#### TEXTAUSZUG:
# # # #

Das Tool funktioniert am besten, wenn Teams sich auf Dateiorganisation, Komponenteneigentum, Token-Benennung und Review-Praktiken einigen. Große Assets, viele gleichzeitige Editoren, komplexe Prototypen und umfangreiche Bibliotheken können die Last erhöhen. Ein selbstgehosteter Design-Service benötigt auch einen klaren Plan für Administrator-Zugriff und Benutzer-Onboarding.

Penpot selbst hosten: Anforderungen und Kosten
Die Kapazität wird durch aktive Editoren, Dateikomplexität, hochgeladene Assets, Komponenten, Versionen, Prototyp-Vorschauen, Exporte, Zusammenarbeit und API-Aktivität geprägt. Der Katalog-Stack umfasst PostgreSQL, Valkey, einen Backend-Service und einen Exporter neben dem Web-Frontend. PostgreSQL ist enthalten, aber nicht verwaltet, wobei sein Speicher außerhalb des exportierten Penpot-Anwendungsminimums liegt.
AvaHost ordnet Penpot Plan 4 bei €20 zu. One-Click-Deployment, eine benutzerdefinierte Design-Domain, automatisiertes HTTPS, automatische Anwendungsupdates und geplante Backups sind enthalten. E-Mail-Verifizierung ist in der Katalogkonfiguration deaktiviert, und Anwendungs-E-Mail ist nicht verfügbar, daher funktionieren E-Mail-Einladungen und E-Mail-basierte Wiederherstellung nicht; die direkte Registrierung bleibt für die Kontoerstellung aktiviert.
F.A.Q
Penpot beginnt bei €20 im Plan 4, nachdem PostgreSQL, Valkey, das Backend, der Exporter und das Web-Frontend berücksichtigt wurden. Aktive Editoren, Dateikomplexität, hochgeladene Assets, Komponenten, Prototype-Vorschau, Exporte, Zusammenarbeit und API-Aktivität beeinflussen die Nachfrage. Teams sollten ein repräsentatives Design-System testen, anstatt die Kapazität nur anhand der Anzahl der Dateien zu schätzen.
AvaHost stellt PostgreSQL bereit und verbindet die Penpot-Dienste automatisch. Benutzer, Teams, Projekte, Dateien, Komponenten, Token, Berechtigungen und Anwendungskonfiguration sind von der Datenbank abhängig. PostgreSQL ist enthalten, aber nicht verwaltet, während Valkey, das Backend, der Exporter und persistente Assets den Rest des Stacks bilden. Planen Sie Updates und Wiederherstellung über diese Dienste hinweg zusammen.

# # # #

#### EXTRAHIERTE ZEILEN:
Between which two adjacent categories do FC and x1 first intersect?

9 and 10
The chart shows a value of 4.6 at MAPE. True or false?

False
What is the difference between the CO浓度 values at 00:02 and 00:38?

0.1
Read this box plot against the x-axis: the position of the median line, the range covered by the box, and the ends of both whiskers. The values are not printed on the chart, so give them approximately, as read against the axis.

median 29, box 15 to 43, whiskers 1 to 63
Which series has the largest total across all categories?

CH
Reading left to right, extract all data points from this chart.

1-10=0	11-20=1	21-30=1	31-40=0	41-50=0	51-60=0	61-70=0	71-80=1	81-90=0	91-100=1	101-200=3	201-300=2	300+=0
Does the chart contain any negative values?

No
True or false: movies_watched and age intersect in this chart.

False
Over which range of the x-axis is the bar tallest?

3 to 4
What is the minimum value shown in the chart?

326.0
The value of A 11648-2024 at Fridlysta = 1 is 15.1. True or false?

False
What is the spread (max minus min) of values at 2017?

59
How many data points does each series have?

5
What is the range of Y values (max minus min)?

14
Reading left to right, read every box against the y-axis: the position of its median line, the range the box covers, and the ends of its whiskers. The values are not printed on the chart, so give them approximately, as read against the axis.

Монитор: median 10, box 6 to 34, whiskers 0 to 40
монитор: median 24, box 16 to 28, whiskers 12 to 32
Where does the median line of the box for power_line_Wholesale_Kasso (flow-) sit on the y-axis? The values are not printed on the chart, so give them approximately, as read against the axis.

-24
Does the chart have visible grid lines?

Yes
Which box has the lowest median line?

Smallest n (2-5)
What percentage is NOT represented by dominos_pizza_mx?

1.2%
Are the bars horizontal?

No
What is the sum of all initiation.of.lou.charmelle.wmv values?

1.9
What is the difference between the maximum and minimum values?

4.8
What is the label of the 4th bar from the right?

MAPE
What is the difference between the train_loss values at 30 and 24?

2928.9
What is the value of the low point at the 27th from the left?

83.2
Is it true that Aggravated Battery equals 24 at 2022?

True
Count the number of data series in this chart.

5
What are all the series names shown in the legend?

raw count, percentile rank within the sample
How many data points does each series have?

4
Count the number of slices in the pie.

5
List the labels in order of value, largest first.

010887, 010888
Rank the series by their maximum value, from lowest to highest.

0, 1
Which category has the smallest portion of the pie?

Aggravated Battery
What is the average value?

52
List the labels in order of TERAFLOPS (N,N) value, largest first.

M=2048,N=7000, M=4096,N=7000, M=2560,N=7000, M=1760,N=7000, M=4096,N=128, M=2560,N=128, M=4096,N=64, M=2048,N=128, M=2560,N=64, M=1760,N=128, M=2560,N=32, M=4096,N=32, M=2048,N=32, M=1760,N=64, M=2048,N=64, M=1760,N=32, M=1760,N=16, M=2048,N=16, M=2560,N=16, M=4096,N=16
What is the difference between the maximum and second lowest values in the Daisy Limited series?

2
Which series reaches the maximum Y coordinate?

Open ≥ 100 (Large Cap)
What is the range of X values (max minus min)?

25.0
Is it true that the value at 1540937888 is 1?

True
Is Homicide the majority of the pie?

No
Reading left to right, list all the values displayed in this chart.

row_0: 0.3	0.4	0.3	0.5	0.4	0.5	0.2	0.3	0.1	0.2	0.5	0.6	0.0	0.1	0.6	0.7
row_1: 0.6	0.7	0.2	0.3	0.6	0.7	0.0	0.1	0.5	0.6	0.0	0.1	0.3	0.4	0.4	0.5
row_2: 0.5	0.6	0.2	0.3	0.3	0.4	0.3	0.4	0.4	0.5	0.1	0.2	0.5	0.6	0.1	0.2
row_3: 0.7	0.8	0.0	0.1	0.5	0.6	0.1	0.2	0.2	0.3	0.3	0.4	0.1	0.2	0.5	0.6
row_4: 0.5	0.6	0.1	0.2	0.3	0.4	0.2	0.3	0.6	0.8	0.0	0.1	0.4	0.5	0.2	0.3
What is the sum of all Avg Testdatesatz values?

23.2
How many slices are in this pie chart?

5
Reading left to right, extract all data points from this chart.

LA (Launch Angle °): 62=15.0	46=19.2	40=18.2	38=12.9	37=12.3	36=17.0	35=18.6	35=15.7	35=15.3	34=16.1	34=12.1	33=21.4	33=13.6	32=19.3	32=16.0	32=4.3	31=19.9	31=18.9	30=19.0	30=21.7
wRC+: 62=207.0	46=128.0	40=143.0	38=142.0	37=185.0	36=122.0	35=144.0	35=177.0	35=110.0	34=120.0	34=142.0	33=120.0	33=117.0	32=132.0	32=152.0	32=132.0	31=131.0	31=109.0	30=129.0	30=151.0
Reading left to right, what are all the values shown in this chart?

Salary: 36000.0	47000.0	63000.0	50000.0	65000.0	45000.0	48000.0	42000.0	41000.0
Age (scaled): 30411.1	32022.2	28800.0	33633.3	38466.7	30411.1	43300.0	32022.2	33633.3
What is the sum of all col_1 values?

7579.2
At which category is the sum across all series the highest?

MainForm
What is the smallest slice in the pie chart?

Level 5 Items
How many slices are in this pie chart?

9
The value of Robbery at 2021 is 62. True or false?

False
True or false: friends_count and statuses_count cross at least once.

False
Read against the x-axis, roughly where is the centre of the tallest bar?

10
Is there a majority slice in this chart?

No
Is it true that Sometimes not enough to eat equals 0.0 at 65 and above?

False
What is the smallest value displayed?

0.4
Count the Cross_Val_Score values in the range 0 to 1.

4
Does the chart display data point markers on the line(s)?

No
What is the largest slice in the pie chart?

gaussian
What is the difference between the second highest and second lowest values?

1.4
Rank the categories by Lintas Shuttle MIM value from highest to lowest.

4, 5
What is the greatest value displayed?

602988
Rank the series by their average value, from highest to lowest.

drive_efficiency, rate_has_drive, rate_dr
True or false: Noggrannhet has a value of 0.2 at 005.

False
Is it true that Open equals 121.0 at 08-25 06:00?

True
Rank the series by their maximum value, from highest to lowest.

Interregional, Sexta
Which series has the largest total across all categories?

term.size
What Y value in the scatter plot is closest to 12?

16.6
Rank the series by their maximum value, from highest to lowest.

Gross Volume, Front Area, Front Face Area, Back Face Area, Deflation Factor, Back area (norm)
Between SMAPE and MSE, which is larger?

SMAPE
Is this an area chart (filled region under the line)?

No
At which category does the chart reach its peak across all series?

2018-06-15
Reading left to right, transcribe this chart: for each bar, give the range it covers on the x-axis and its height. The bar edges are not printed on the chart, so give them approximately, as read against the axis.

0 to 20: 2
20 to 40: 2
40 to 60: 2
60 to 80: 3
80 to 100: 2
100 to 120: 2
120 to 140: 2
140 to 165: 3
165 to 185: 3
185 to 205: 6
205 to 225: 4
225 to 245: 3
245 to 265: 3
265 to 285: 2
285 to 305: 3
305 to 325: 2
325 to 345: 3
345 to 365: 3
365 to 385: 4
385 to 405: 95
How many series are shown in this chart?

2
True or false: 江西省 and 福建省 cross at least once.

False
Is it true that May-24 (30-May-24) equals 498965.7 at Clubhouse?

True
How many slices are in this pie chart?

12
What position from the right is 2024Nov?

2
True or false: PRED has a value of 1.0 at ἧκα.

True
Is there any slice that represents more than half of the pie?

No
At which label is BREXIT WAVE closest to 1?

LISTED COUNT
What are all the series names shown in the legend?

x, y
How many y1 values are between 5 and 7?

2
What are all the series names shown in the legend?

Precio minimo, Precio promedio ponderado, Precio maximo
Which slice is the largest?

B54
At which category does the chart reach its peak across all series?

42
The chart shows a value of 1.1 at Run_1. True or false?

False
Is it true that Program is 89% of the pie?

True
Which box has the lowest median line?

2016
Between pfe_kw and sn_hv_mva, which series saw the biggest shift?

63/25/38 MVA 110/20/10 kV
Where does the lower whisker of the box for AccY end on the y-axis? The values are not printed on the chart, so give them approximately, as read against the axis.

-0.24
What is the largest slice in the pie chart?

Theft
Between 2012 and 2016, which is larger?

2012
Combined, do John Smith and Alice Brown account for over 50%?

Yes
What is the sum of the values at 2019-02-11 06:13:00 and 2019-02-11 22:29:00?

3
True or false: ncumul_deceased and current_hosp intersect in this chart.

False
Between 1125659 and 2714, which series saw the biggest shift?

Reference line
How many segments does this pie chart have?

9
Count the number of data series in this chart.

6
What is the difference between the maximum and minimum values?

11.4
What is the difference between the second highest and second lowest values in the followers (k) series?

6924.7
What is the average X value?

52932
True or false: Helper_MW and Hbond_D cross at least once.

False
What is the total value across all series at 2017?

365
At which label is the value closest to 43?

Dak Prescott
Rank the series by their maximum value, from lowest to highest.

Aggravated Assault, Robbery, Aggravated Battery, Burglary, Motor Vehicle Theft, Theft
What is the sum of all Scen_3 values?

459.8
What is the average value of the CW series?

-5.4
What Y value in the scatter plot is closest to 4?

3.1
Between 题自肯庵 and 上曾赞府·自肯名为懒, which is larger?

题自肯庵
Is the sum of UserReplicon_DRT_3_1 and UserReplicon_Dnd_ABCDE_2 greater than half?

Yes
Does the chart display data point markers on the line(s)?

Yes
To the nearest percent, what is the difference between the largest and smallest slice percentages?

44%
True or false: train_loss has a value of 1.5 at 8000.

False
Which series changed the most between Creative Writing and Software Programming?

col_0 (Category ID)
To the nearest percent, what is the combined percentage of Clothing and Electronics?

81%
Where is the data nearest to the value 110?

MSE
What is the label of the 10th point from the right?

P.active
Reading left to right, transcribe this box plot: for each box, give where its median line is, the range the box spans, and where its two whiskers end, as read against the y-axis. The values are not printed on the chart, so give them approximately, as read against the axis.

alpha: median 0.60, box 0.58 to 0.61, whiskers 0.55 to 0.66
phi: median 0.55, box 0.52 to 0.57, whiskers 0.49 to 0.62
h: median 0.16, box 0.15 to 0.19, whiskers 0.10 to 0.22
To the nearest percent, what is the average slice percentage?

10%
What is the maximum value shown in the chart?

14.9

# # # #

#### AUFGABENSTELLUNG:
Gib aus dem Textauszug zum Selbsthosten von Penpot die Passage wörtlich wieder, die mit „AvaHost ordnet Penpot“ beginnt und bis einschließlich „Dateien zu schätzen.“ reicht.

#### ANTWORT:
AvaHost ordnet Penpot Plan 4 bei €20 zu. One-Click-Deployment, eine benutzerdefinierte Design-Domain, automatisiertes HTTPS, automatische Anwendungsupdates und geplante Backups sind enthalten. E-Mail-Verifizierung ist in der Katalogkonfiguration deaktiviert, und Anwendungs-E-Mail ist nicht verfügbar, daher funktionieren E-Mail-Einladungen und E-Mail-basierte Wiederherstellung nicht; die direkte Registrierung bleibt für die Kontoerstellung aktiviert.
F.A.Q
Penpot beginnt bei €20 im Plan 4, nachdem PostgreSQL, Valkey, das Backend, der Exporter und das Web-Frontend berücksichtigt wurden. Aktive Editoren, Dateikomplexität, hochgeladene Assets, Komponenten, Prototype-Vorschau, Exporte, Zusammenarbeit und API-Aktivität beeinflussen die Nachfrage. Teams sollten ein repräsentatives Design-System testen, anstatt die Kapazität nur anhand der Anzahl der Dateien zu schätzen.